Using the data that follows, report how many lines include "James"; output no other text.
___ Source information
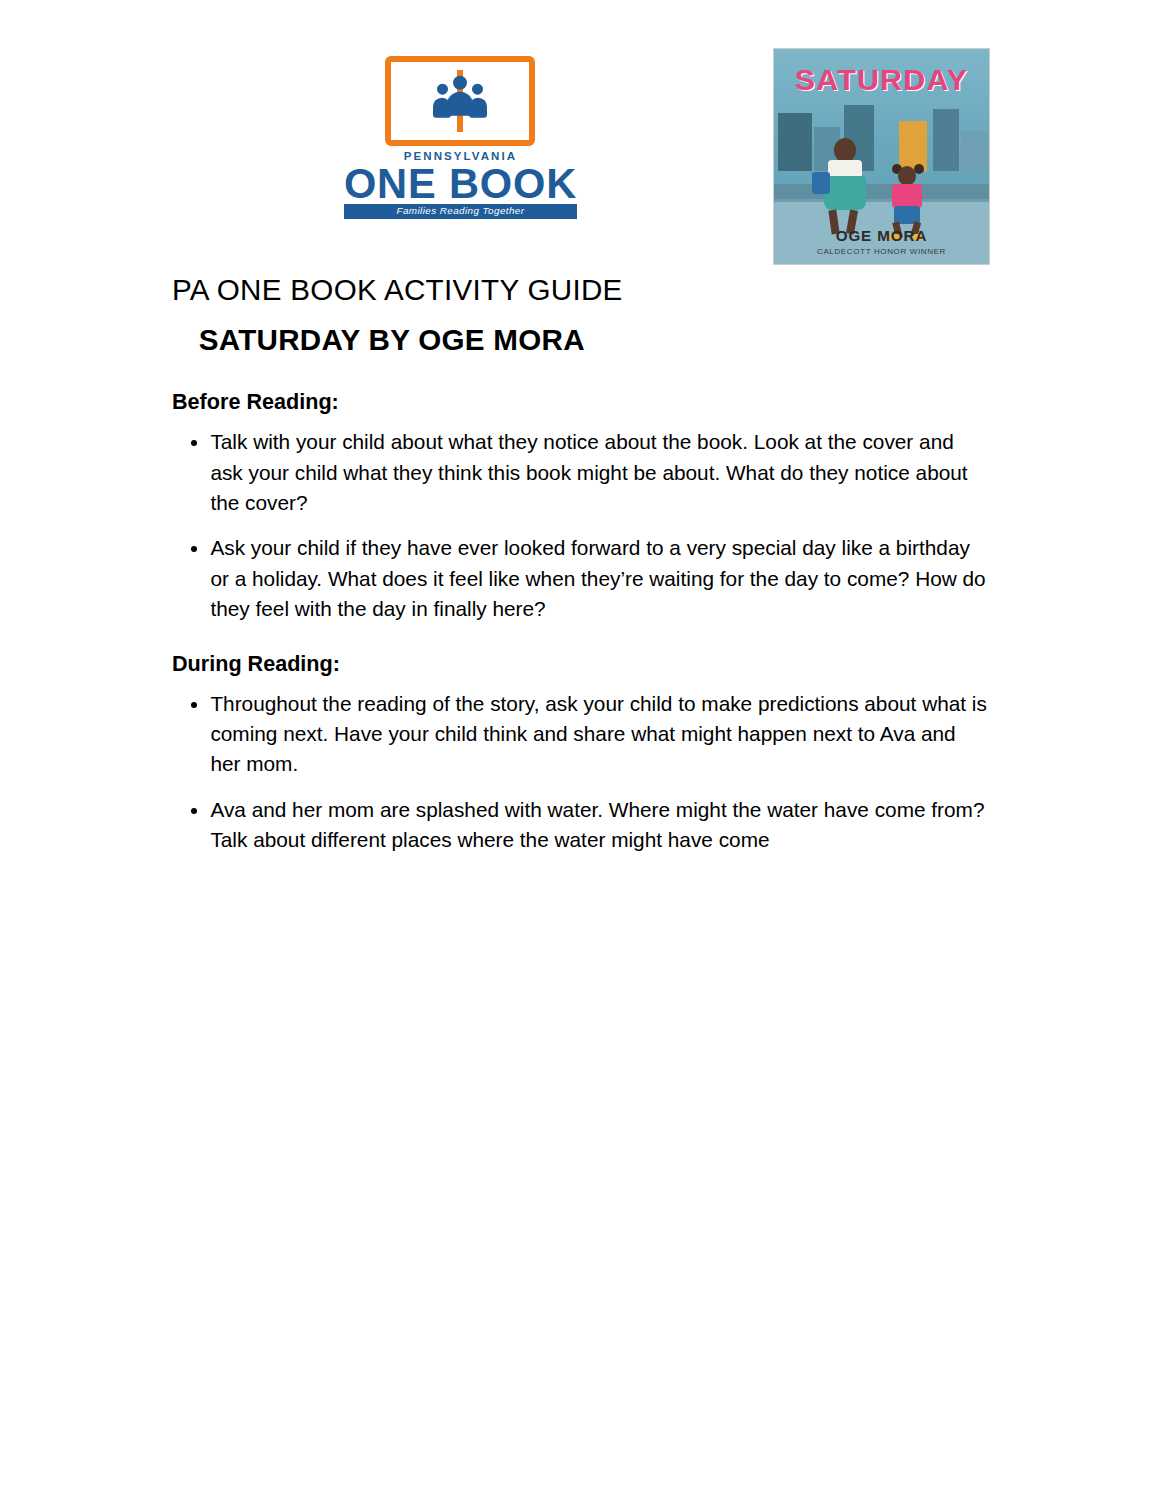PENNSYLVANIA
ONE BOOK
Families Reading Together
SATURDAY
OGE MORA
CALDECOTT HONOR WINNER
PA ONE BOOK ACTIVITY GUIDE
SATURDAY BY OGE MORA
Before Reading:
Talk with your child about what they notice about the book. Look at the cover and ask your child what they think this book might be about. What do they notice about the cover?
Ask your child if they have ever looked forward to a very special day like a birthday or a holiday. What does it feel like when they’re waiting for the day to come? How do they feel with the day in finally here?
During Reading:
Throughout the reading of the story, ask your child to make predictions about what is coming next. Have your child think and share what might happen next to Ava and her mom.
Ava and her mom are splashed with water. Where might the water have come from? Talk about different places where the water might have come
______
___ Source information
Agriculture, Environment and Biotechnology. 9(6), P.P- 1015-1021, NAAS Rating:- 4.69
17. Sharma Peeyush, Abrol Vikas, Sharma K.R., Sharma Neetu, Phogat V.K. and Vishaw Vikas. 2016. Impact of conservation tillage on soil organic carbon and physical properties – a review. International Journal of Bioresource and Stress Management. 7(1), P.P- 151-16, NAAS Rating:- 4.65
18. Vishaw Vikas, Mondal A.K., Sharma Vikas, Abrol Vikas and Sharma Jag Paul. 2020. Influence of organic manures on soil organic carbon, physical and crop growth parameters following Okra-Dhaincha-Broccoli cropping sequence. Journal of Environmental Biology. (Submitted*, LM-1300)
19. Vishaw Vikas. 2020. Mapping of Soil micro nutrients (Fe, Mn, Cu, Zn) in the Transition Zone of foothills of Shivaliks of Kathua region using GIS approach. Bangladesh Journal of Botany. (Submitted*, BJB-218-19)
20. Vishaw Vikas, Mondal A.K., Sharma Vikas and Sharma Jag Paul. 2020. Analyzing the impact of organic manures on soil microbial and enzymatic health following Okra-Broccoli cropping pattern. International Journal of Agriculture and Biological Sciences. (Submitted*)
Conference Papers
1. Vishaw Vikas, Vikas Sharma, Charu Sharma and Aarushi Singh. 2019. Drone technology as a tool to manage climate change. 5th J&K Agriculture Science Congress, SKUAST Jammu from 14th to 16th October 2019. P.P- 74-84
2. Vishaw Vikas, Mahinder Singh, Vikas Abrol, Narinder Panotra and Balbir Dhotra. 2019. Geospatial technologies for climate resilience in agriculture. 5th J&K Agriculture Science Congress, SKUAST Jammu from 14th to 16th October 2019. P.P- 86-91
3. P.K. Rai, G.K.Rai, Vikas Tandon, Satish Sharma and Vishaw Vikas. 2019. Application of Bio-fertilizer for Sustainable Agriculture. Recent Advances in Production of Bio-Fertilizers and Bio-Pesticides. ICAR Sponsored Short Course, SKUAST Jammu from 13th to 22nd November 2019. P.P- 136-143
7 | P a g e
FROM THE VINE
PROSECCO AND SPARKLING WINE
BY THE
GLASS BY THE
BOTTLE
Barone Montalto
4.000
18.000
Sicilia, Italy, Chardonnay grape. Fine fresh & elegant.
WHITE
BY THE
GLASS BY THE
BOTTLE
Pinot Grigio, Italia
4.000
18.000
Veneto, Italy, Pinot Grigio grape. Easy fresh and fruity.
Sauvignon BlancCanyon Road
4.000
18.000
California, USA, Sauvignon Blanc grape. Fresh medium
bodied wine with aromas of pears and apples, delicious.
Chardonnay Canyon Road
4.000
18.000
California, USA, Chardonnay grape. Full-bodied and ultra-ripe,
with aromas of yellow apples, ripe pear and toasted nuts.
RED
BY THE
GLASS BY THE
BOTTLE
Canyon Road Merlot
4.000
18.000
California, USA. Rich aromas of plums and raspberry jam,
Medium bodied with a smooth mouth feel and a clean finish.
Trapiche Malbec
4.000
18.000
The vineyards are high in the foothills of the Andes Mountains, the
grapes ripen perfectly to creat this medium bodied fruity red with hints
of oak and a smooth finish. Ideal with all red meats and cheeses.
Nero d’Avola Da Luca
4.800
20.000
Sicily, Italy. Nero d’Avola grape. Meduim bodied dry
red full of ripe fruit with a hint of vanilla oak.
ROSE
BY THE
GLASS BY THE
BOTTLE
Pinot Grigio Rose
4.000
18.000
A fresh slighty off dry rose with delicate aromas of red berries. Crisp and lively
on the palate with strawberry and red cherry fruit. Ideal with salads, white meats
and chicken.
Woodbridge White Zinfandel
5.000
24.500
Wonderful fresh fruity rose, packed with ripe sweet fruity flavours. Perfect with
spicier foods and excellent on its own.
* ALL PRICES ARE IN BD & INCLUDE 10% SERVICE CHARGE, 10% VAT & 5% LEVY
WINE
______
___ Source information
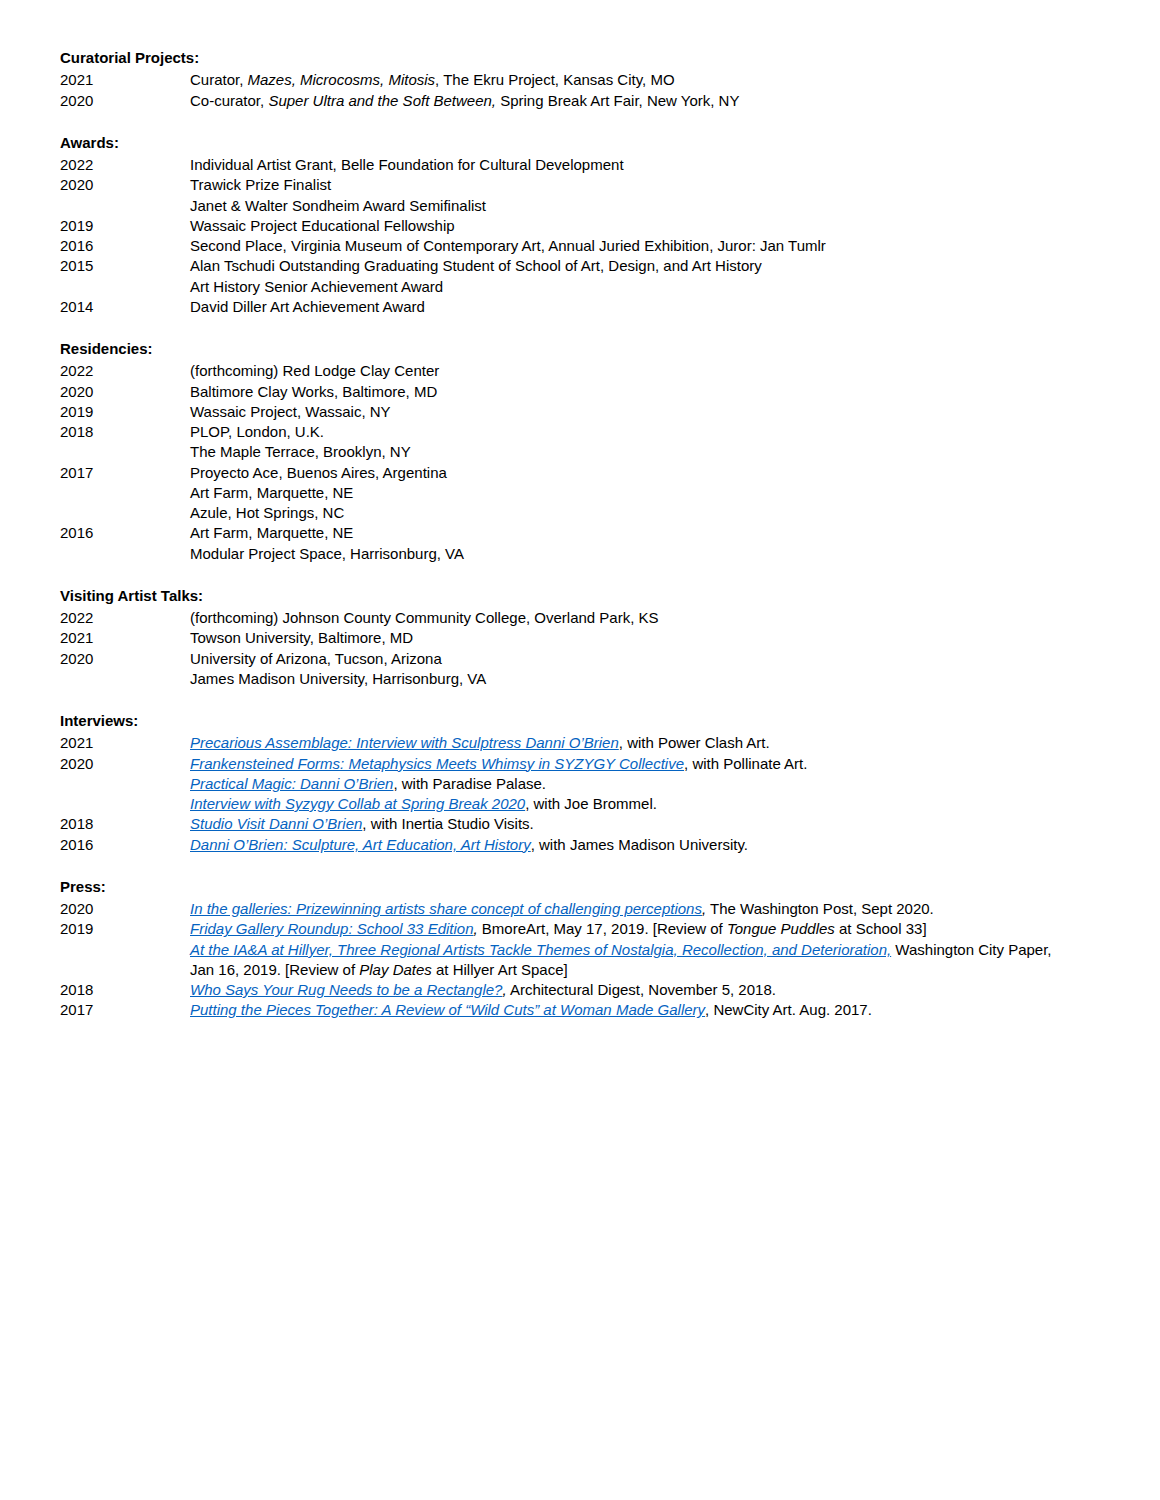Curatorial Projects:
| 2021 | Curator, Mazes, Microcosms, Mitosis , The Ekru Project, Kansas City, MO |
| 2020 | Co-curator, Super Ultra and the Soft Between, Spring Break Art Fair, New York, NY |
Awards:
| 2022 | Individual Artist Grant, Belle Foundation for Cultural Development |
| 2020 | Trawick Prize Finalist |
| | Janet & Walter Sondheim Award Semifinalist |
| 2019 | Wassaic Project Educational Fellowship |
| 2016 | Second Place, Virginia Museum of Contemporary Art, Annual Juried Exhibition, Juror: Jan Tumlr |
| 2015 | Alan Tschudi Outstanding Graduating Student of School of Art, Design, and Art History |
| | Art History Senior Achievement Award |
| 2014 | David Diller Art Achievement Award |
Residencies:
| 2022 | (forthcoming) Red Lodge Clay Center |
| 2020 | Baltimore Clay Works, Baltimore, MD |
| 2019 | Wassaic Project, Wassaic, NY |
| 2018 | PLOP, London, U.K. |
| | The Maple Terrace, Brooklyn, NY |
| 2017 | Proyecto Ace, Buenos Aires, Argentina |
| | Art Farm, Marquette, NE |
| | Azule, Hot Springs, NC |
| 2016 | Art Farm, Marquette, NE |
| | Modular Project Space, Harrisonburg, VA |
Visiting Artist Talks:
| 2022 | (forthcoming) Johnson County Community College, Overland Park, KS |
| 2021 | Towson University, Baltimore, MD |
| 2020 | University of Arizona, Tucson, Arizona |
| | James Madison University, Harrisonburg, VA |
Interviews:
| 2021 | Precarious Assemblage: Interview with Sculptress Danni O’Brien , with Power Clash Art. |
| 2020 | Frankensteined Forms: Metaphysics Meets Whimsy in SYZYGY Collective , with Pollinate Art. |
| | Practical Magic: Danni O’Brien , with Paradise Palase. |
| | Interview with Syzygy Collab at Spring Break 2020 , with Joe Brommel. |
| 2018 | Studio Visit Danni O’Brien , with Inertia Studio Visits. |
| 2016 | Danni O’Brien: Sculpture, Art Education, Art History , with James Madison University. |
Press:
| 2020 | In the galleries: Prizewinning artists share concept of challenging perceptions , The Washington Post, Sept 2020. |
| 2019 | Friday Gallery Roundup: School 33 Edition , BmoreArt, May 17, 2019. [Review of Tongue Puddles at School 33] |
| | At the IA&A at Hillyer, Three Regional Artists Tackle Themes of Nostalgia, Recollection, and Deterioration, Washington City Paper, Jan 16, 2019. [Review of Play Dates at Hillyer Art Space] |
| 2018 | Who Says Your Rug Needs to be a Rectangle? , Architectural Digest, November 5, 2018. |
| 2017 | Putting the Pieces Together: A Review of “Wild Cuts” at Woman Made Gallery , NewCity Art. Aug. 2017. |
______
Task solution >>
2